In the second phase, we aimed to discover novel anti-CD79b binders. Balb/c mice were immunized with human CD79b antigen, followed by hybridoma generation and immunohistochemical screening using frozen human tonsil sections to identify specific binders. Two new murine anti-CD79b scFvs (clones 128 and 151) were identified and incorporated into 4 new CART constructs (2 orientations per clone, truncIgG4 hinge, 41BB-CD3z construct). These new CART79 were compared head-to-head with polatuzumab L-H truncIgG4 in vitro using OCI-Ly18 for cytotoxicity, cytokine secretion, and proliferation assays. The 151 H-L CART demonstrated the highest specific killing activity with a mean of 85.5%, showing significantly greater cytotoxicity than polatuzumab L-H truncIgG4 (70.8%, p = 0.049) as well as numerically better than CART19 (77.4%, p = 0.16). This was in line with our in silico mechanical properties modeling of novel scFv showing that 151 H-L exhibited the highest mechanical stability among all tested, with a peak unbinding force of 648.92 kJ/mol/nm, well above the range observed for other clones (361.77-531.91 kJ/mol/nm) using steered molecular dynamics. These observations were confirmed in vivo in NSG mice injected subcutaneously with 5×10⁶ OCI-Ly18 cells and treated with 2.5×10⁶ CART+ cells intravenously. At D14 post-injection, the 151 H-L truncIgG4 CART showed the best in vivo expansion compared to both CART19 and polatuzumab L-H truncIgG4 (p=0.040 and 0.045, respectively). At D21 post-injection, 151 H-L truncIgG4 CART treated mice demonstrated effectively controlled tumor growth in the same range as polatuzumab L-H truncIgG4 (p=0.45) compared to UTD treated mice (p=0.048).

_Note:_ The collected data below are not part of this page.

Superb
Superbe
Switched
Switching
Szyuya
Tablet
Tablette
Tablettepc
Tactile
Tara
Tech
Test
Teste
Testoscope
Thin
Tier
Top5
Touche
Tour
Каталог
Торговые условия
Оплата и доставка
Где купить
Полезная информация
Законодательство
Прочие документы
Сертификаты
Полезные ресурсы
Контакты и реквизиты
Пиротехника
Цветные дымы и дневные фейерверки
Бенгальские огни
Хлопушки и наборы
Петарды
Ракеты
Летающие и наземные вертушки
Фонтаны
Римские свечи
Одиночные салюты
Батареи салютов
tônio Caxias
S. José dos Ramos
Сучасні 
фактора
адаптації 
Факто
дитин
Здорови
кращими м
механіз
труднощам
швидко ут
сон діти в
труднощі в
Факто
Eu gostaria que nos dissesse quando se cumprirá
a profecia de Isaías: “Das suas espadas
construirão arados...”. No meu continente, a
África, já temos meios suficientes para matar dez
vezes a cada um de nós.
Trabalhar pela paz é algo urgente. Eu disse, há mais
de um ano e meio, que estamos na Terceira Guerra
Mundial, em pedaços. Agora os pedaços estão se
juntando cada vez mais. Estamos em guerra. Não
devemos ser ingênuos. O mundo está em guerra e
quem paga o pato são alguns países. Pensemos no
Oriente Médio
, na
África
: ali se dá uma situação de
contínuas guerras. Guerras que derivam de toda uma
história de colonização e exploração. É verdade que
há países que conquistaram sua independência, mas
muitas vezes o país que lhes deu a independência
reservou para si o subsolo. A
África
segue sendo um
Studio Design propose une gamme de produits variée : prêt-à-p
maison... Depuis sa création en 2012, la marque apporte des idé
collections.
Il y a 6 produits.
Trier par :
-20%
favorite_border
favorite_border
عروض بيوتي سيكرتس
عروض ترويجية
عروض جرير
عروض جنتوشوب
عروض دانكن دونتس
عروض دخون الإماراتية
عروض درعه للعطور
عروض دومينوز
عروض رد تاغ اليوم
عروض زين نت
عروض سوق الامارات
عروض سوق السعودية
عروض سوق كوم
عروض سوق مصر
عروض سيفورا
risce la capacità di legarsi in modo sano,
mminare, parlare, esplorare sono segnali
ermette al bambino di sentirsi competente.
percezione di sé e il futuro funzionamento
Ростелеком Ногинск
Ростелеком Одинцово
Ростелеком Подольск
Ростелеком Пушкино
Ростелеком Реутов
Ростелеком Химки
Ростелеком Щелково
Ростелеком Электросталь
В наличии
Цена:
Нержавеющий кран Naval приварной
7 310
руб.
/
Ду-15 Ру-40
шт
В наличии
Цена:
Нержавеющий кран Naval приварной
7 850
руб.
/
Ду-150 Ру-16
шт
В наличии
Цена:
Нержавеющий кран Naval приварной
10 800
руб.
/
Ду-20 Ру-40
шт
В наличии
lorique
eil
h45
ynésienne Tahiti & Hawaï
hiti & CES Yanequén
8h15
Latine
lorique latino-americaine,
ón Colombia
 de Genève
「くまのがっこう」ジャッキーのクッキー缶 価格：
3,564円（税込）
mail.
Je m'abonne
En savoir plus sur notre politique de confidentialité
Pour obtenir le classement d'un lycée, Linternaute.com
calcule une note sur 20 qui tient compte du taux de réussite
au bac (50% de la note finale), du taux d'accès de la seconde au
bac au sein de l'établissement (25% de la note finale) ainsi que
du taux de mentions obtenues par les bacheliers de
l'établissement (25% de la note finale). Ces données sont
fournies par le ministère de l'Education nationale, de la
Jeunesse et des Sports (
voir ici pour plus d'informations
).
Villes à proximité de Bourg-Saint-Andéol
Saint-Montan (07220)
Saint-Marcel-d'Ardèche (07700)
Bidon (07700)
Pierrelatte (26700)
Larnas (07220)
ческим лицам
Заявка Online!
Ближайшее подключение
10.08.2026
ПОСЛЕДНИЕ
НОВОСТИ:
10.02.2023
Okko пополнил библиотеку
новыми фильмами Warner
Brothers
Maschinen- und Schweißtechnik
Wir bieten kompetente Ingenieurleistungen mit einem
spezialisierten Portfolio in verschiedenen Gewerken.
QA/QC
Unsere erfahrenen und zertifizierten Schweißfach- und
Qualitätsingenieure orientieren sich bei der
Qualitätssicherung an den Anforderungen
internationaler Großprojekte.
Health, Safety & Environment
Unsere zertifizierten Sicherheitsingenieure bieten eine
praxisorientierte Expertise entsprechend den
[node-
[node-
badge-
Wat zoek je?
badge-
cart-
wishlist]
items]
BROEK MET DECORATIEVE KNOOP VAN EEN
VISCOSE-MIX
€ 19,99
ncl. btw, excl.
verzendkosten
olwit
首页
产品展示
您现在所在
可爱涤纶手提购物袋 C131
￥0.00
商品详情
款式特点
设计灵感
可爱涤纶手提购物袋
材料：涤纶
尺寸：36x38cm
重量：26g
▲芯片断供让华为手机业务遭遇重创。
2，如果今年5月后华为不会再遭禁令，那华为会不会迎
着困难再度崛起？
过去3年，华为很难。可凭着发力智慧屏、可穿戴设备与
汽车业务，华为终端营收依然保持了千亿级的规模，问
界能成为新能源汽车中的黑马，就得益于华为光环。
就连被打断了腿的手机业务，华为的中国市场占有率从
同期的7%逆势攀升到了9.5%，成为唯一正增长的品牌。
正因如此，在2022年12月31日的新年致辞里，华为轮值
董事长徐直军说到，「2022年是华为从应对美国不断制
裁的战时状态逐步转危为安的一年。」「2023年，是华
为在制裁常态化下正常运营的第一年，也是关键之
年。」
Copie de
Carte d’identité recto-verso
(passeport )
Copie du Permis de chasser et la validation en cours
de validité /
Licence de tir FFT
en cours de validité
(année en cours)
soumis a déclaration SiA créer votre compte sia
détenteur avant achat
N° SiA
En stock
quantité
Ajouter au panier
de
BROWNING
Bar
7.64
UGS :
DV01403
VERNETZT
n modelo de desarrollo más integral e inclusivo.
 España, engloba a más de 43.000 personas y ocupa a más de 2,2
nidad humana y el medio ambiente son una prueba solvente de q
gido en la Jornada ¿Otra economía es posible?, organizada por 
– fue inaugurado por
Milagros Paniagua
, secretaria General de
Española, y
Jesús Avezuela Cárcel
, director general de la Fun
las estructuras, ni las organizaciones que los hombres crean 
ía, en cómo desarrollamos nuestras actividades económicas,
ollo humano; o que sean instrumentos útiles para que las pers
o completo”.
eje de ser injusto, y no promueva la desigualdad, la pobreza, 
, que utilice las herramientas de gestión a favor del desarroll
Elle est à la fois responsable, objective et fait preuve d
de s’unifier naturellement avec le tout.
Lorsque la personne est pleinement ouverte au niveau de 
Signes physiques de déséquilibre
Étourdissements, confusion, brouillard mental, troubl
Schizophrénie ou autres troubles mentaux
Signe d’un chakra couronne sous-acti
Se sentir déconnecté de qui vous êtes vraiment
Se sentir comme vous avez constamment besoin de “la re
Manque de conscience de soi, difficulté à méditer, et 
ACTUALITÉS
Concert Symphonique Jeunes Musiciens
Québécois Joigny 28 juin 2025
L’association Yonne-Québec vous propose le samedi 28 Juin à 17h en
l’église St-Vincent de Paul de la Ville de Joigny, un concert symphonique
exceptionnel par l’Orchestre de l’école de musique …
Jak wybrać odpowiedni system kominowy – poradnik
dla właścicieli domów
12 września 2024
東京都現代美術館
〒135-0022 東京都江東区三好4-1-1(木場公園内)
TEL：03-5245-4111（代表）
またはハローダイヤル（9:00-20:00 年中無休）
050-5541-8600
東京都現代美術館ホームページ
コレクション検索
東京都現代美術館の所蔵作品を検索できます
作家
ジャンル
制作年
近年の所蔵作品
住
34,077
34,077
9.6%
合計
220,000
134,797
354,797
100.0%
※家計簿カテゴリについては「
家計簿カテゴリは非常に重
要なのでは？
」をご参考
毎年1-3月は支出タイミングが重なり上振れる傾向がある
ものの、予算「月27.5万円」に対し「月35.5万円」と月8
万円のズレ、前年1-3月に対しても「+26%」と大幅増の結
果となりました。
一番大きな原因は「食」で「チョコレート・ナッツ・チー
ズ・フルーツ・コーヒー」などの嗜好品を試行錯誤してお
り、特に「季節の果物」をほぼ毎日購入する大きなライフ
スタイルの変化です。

Conclusions: This study presents a rational, stepwise strategy to develop CART79 by combining engineering of publicly available scFvs with the generation of novel anti-CD79b scFvs. Through comprehensive in silico, in vitro, and in vivo evaluation, we identified several lead candidates with superior functional properties. Among them, the 151 H-L truncIgG4 construct emerged as the most effective, demonstrating robust binding, potent cytotoxicity, and strong in vivo tumor control. This CART79 represents a top candidate option for clinical development, particularly in CART19-refractory LBCL.